Failures may be inevitable stepping stones of the path to innovation & learning is the spirit to make the journey worth wise.
On Feb. 2, 2021 Starship Serial Number 9 (SN9) completed SpaceX’s 2nd flight test ending with another spectacular firework. It’s still very impressive. Not only because they’re pushing the final frontier forward, but also a few really walk the talk. Even in the valley, most people are still more comfortable to play safely. It’s just a human nature. But as Jeff Bezos said “Failure and innovation are inseparable twins”, what could we learn from these “spectacular failures” 🤔?
You Either Gain Something Or Learn Sometimes
It sure takes courage to charge into unknown. To make it easier, you can switch to the experimental mindset. Instead of over engineering for a perfect solution, you can just prototype a way out of ambiguity. So even when it “fails”, you at least find one of “10K ways that won’t work” as Edison framed it.
To do it properly, you should consider what you want to learn ahead. For example, two distinct types of prototypes are typically needed & in that order.
- A design prototype helps to test & learn if an idea is the right thing to build. For examples automakers spend millions to build concept cars to “test the water”. Of cause, there are also/mainly other marketing goals, such as branding.
- An engineering prototype helps to figure out & validate how to build something right. For examples SpaceX launched SN8 & 9 to collect data to figure out how to build a vehicle to Mars for real. Bonus the fireworks are spectacular too 🎇.
Which Way To Prototype Forward?
Depending on the context & the goal, one prototype strategy can work better than others. In general, there are mainly 3 categories.
- Imaging the dream comes true: such as a mock press release, wireframe, mockup, storyboard, facade & etc. It’s pretty useful when what to be built is not very clear, because they make the ideas more concrete. Which make effective feedback easier. Remember “It’s not the customer’s job to know what they want” as Jobs said.
- DIY: such as a concierge service. You can provide the service or do the work by yourself. These are useful when you need to figure out how or where are the pain points. Also a beauty of such strategy is almost zero initial effort & lead time as there is not thing really to be built first. You can even create a playbook for others to do the jobs to scale it up a bit to collect more feedback.

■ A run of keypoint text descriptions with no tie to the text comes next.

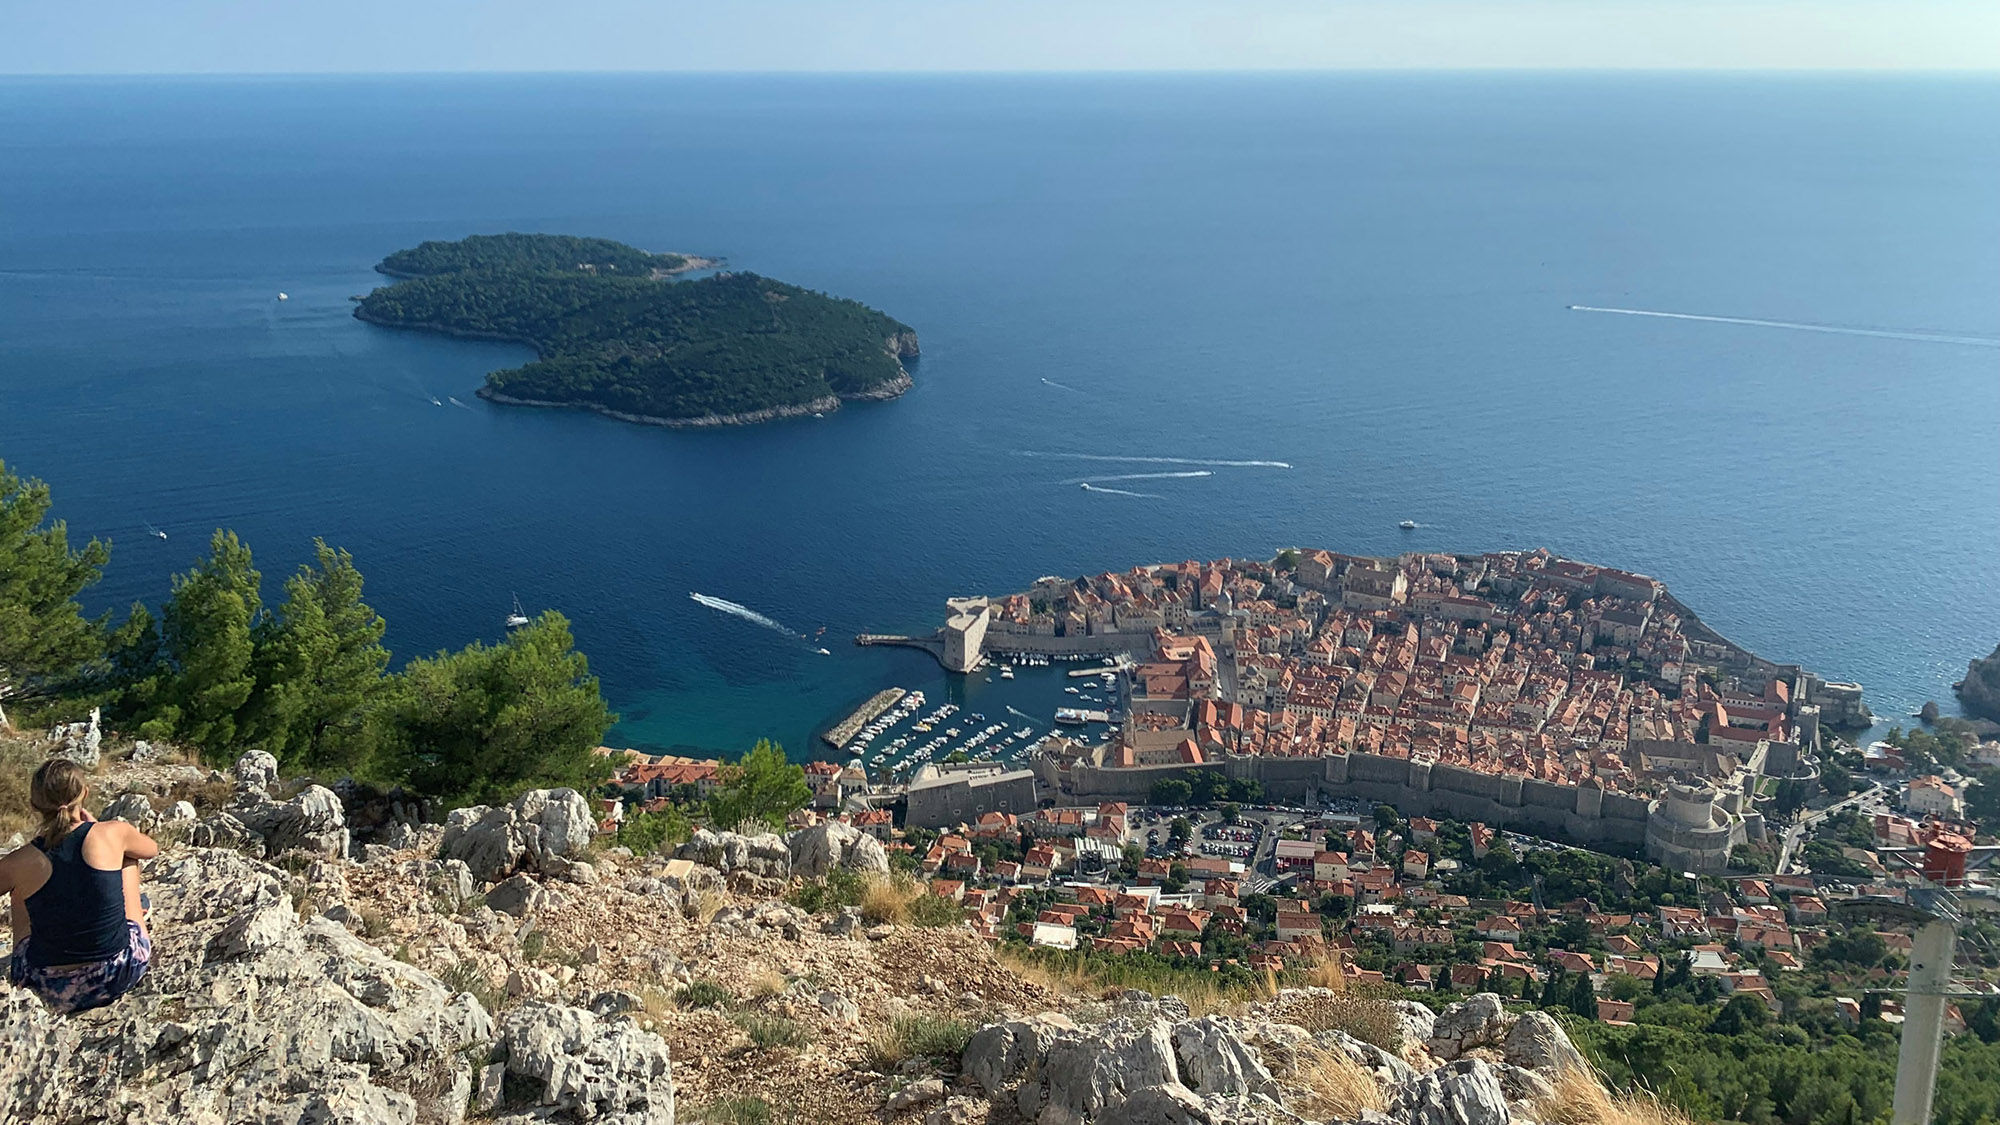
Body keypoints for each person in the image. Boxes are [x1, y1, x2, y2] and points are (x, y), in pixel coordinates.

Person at [0, 758, 157, 1014]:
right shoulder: (113, 832)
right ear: (85, 792)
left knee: (19, 890)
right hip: (115, 973)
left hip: (44, 985)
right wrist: (98, 829)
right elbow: (150, 849)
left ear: (33, 805)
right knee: (128, 857)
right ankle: (134, 913)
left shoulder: (20, 860)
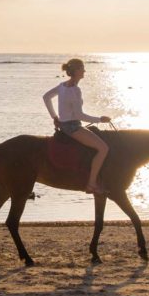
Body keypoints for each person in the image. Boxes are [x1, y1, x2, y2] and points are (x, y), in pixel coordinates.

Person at [43, 58, 111, 194]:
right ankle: (92, 184)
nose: (84, 70)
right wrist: (100, 119)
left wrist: (54, 117)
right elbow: (80, 115)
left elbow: (46, 97)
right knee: (103, 148)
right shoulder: (75, 90)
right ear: (76, 71)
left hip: (63, 125)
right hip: (73, 127)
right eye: (82, 68)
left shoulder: (62, 86)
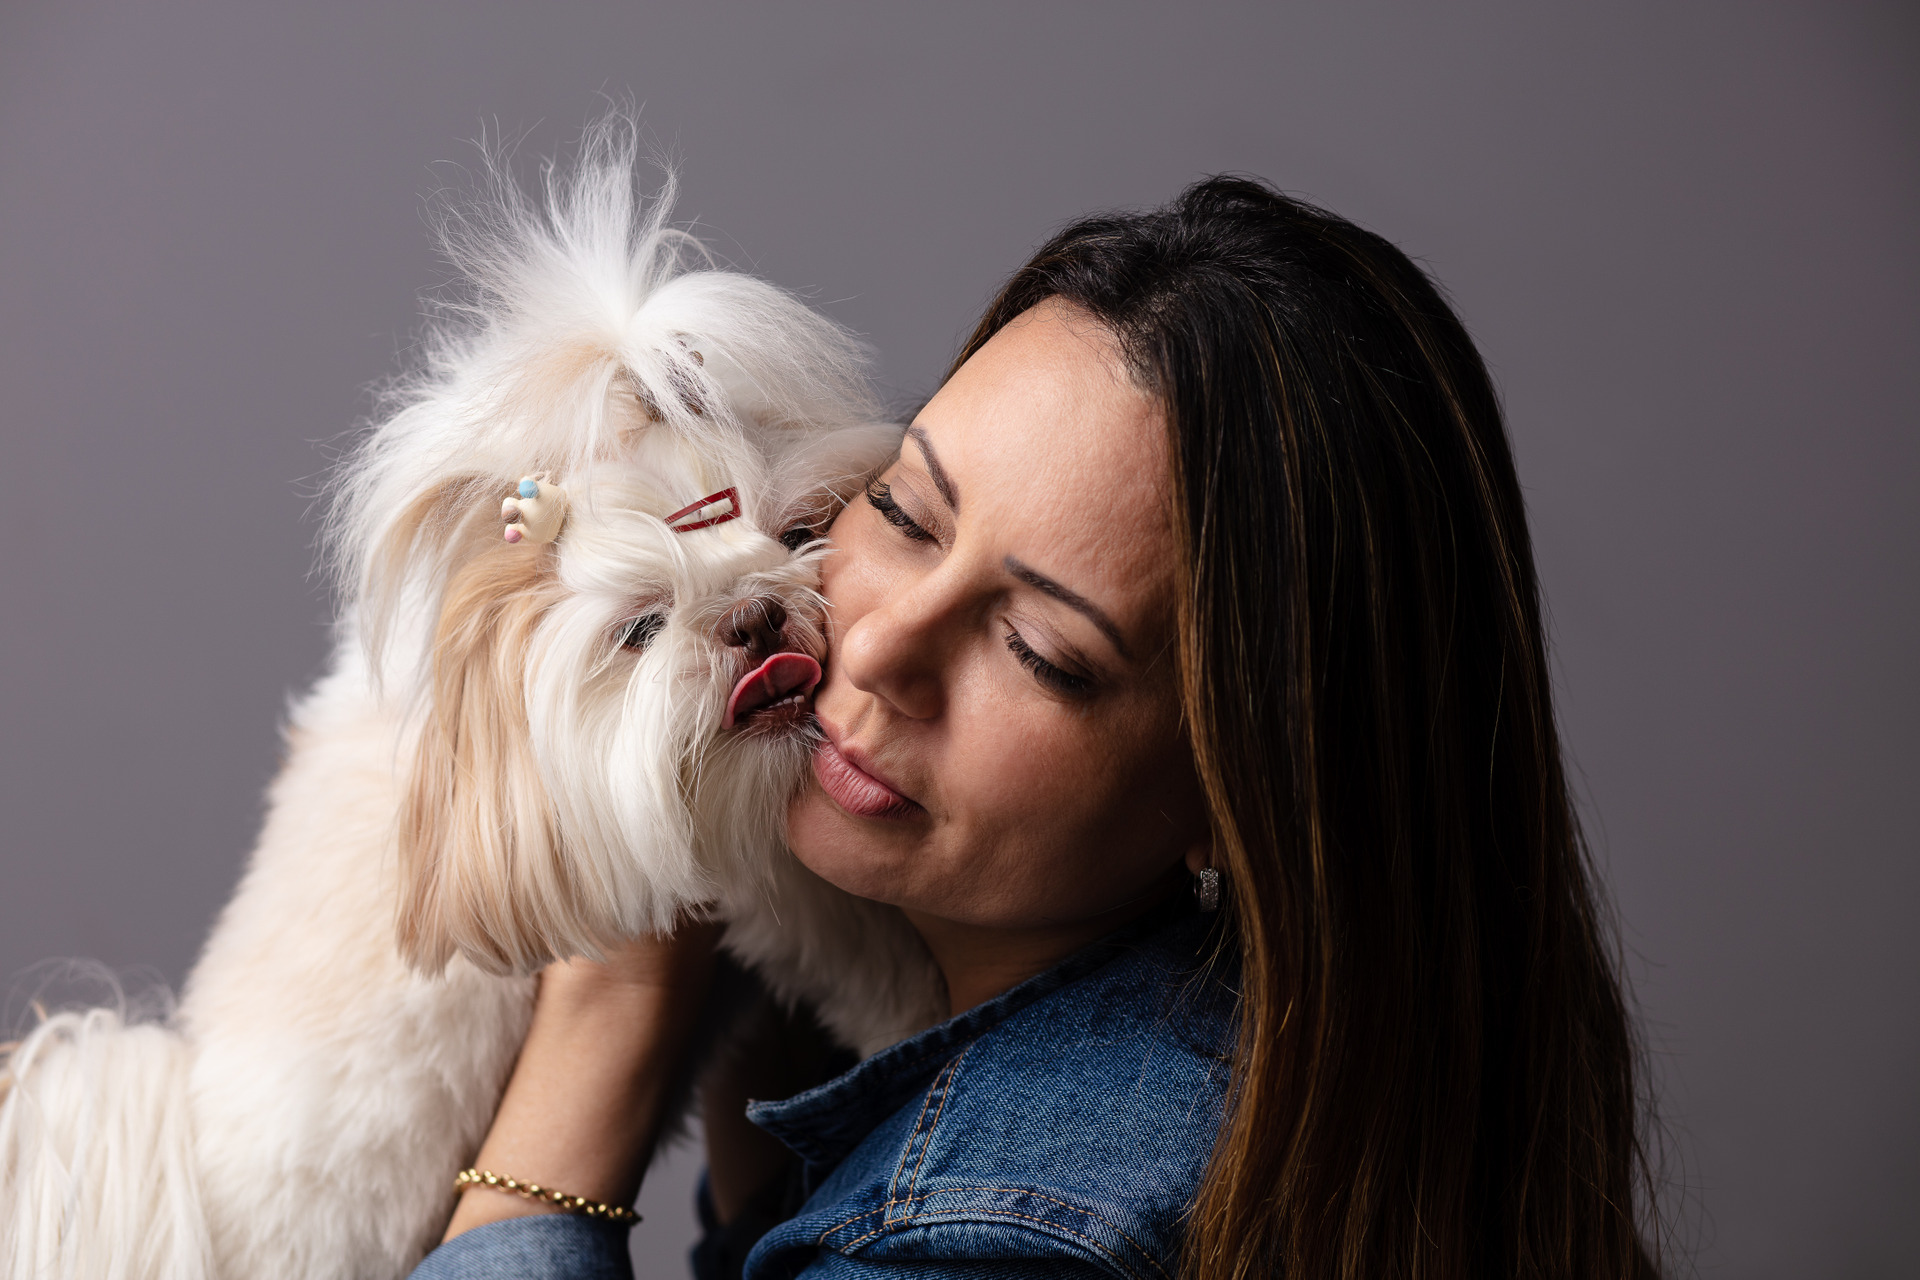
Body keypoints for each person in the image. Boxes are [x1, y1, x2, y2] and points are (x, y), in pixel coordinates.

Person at [412, 177, 1661, 1280]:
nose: (884, 647)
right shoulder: (1250, 1086)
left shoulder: (997, 1235)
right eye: (901, 510)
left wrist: (609, 1010)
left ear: (1235, 806)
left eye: (1040, 651)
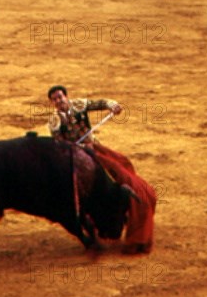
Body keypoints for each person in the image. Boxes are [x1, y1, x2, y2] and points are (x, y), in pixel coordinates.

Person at [47, 85, 156, 253]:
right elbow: (59, 145)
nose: (59, 101)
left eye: (60, 97)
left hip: (94, 149)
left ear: (66, 96)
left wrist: (113, 105)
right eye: (55, 99)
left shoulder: (79, 105)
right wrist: (76, 147)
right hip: (76, 156)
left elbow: (101, 103)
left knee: (122, 164)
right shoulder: (54, 121)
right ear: (52, 102)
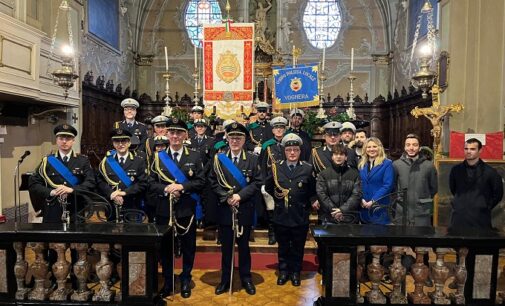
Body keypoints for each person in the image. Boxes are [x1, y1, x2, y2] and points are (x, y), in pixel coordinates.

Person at [149, 117, 205, 299]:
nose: (175, 136)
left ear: (185, 135)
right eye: (171, 132)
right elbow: (150, 183)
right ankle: (168, 280)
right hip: (165, 209)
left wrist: (182, 187)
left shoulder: (195, 156)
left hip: (186, 210)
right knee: (165, 248)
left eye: (179, 132)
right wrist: (166, 189)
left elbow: (201, 181)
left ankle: (186, 278)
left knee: (189, 247)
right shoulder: (158, 157)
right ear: (166, 133)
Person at [209, 122, 261, 296]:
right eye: (232, 137)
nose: (235, 140)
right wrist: (227, 197)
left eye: (238, 137)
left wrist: (240, 196)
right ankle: (225, 279)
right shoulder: (219, 158)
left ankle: (246, 278)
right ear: (227, 139)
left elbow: (257, 182)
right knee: (226, 248)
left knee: (244, 247)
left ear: (245, 139)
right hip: (225, 209)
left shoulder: (252, 159)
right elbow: (212, 181)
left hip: (244, 208)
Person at [265, 133, 316, 287]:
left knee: (298, 247)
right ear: (284, 152)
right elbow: (269, 187)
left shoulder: (307, 169)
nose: (292, 153)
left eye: (295, 150)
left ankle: (295, 272)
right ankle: (283, 271)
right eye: (289, 150)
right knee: (283, 246)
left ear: (300, 152)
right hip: (281, 215)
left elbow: (312, 191)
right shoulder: (276, 168)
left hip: (300, 215)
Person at [29, 124, 95, 223]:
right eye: (61, 138)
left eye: (68, 138)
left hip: (76, 208)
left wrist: (72, 189)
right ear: (56, 140)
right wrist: (52, 192)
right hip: (52, 208)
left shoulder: (83, 161)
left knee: (75, 237)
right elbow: (34, 184)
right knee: (53, 237)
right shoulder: (47, 161)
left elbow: (91, 182)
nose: (64, 141)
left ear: (73, 140)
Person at [449, 138, 503, 231]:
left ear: (480, 150)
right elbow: (453, 189)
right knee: (458, 244)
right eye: (466, 149)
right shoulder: (456, 170)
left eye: (472, 149)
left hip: (480, 219)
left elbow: (498, 194)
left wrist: (484, 206)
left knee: (479, 245)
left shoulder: (490, 172)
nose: (468, 151)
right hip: (459, 218)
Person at [96, 129, 148, 222]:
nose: (120, 144)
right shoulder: (106, 162)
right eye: (117, 141)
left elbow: (143, 183)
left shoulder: (138, 161)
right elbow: (100, 181)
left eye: (124, 141)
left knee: (132, 234)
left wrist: (124, 193)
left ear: (129, 142)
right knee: (112, 234)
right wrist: (111, 193)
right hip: (111, 205)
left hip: (132, 204)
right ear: (113, 144)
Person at [393, 133, 438, 226]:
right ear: (404, 147)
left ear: (419, 147)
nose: (411, 148)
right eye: (408, 145)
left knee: (421, 239)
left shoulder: (428, 166)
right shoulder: (396, 165)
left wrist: (423, 197)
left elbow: (434, 188)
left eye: (415, 145)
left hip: (421, 212)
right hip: (402, 212)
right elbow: (393, 187)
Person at [259, 116, 288, 245]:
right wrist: (264, 182)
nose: (279, 130)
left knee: (284, 209)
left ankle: (283, 234)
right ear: (272, 130)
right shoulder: (267, 145)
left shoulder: (289, 143)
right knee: (271, 209)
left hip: (286, 181)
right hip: (271, 181)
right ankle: (272, 234)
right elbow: (262, 164)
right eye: (276, 128)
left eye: (281, 127)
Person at [316, 143, 362, 224]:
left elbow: (356, 195)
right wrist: (335, 211)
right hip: (328, 218)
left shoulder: (355, 174)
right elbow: (321, 194)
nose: (338, 157)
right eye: (336, 154)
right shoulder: (323, 174)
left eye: (341, 154)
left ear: (346, 157)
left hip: (349, 218)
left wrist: (342, 210)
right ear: (332, 157)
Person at [358, 137, 395, 225]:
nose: (371, 149)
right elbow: (358, 183)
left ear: (380, 148)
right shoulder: (361, 164)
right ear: (365, 149)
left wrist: (373, 201)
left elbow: (388, 185)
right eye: (368, 147)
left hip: (380, 207)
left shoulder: (387, 163)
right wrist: (361, 199)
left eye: (374, 146)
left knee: (379, 236)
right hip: (363, 207)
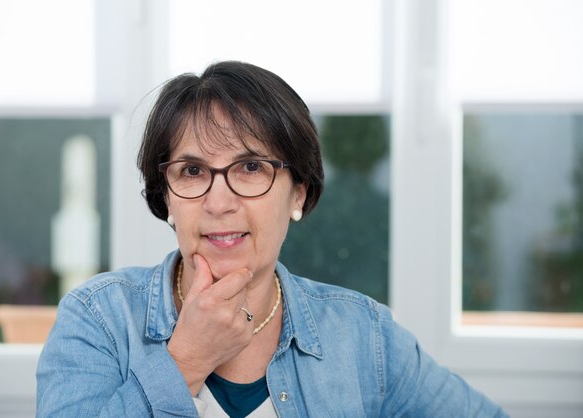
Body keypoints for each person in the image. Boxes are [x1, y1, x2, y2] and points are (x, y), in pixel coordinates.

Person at [36, 61, 508, 417]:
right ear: (167, 196)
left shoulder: (365, 338)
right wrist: (184, 362)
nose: (219, 202)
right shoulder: (97, 319)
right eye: (193, 170)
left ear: (298, 194)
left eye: (250, 168)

- Working toys: e.g interactive mockups, simulators/emulators, engineering sample, MVP & etc. This’s a critical steps before building the version 1 product. Because it give you some confident on 2 critical hows:
- How useful is it to the real target users & will they actually use it?
- How should the product actually work & what should be better?
Cheaper, Faster & Easier Way To Prototype
Lucky us today, technology makes it increasing easier to prototype. That’s why a working prototype is almost the basic for any new venture in the valley. The game is how good/conniving the prototype, rather than just your presentation. So the question is how to get a “unfair advantage” in such games. You can get a head start by shifting more functionality/innovation toward SW defined. Which opens doors for you to prototype much cheaper, faster & easier than those still making their products in a monolithic & HW coupled way.
Taking smart car infotainment systems as an example, you may break it down to 3 layers of separation: apps, system, and virtual machines. If you architect them in the right way, you can do almost everything independent to HW, e.g. via a emulator. Which will create long term benefits when your SW continuously delivers values to users across models & years. This’s not a rocket science, but it does need extra effort & patience to build them in a right way. Whoever leaps forward to take the high road may, their products maybe 10x better & it’ll be very hard for others to catch up.
Full Disclosure
The opinions stated here are my own, not those of my company. They are most extrapolations from the news. I don’t have insider knowledge of those companies, nor an EV expert.